==== Input material ====

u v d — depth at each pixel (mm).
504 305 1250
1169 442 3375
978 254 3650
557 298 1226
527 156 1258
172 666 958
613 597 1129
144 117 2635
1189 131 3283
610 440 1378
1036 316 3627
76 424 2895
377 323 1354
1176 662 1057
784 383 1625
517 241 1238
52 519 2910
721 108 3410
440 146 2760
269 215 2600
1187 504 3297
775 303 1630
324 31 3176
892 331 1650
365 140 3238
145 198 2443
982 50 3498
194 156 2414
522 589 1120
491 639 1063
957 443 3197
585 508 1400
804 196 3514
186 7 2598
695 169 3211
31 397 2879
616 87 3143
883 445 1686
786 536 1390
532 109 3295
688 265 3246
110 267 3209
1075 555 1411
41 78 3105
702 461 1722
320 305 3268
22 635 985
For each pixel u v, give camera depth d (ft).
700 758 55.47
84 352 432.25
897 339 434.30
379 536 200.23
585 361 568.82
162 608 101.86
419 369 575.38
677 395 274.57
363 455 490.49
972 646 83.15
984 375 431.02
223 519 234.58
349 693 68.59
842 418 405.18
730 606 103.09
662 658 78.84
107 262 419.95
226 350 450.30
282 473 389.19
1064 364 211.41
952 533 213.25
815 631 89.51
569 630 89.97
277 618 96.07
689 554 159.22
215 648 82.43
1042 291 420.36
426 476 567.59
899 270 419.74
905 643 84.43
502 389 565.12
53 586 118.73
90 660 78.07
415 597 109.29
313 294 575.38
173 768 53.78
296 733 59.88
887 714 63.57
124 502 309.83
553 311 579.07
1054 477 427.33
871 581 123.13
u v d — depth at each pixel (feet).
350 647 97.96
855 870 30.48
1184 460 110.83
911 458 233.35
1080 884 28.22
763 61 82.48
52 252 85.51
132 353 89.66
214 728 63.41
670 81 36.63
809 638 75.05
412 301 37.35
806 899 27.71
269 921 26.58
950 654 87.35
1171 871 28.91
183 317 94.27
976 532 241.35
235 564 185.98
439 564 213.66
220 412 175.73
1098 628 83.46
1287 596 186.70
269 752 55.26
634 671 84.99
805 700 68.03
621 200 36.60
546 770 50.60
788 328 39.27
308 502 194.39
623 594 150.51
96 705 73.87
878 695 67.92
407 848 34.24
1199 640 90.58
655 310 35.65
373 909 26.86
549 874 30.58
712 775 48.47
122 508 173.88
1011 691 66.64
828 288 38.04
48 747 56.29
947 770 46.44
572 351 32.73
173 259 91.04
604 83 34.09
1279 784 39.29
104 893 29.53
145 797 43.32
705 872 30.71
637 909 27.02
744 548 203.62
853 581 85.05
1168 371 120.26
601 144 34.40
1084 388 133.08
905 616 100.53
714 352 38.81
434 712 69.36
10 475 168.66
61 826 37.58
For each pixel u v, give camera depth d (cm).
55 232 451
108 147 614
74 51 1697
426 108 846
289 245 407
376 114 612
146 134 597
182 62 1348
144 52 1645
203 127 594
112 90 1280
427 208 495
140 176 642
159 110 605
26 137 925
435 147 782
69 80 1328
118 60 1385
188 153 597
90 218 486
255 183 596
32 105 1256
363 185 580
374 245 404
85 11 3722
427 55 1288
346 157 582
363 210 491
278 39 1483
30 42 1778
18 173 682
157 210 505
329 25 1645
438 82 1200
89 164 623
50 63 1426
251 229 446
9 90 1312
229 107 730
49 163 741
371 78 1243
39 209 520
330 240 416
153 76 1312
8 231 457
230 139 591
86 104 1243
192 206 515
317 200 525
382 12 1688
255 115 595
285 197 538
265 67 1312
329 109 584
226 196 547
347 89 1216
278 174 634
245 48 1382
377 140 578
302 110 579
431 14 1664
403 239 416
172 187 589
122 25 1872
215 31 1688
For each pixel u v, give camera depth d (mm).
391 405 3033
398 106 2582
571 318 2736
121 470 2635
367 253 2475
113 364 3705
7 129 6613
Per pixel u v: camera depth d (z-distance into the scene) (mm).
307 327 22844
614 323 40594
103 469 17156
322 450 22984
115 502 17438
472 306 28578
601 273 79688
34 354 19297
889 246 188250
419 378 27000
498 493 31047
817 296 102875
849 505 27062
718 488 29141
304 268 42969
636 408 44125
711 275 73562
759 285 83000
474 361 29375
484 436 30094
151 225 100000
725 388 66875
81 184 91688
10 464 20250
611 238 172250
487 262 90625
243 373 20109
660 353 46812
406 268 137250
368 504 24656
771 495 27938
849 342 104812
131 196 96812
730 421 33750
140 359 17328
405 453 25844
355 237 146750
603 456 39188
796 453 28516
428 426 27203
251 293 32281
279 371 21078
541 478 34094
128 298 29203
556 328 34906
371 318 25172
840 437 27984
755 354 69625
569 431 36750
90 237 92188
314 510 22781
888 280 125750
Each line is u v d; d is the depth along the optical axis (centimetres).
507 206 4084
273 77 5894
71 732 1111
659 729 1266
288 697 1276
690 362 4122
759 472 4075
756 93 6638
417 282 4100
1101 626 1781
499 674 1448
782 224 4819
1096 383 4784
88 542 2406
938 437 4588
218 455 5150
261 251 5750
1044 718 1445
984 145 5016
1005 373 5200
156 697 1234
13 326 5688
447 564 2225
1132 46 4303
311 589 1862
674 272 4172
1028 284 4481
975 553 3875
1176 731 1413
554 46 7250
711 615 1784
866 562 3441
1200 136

====

▶ What the task requires: Within the material above, output exactly the lines from the one with "363 185 580" through the one with "Per pixel u", end lines included, and nothing besides.

▶ Answer for the task:
363 185 580
374 245 404
85 11 3722
427 55 1288
346 157 582
363 210 491
278 39 1483
30 42 1778
18 173 682
157 210 505
329 25 1645
438 82 1200
89 164 623
50 63 1426
251 229 446
9 90 1312
229 107 730
49 163 741
371 78 1243
39 209 520
330 240 416
153 76 1312
8 231 457
230 139 591
86 104 1243
192 206 515
317 200 525
382 12 1688
255 115 595
285 197 538
265 67 1312
329 109 584
226 196 547
347 89 1216
278 174 634
245 48 1382
377 140 578
302 110 579
431 14 1664
403 239 416
172 187 589
122 25 1872
215 31 1688
For each pixel u v, give camera depth d (mm).
391 405 3033
398 106 2582
571 318 2736
121 470 2635
367 253 2475
113 364 3705
7 129 6613
Per pixel u v: camera depth d (z-distance into the scene) (mm).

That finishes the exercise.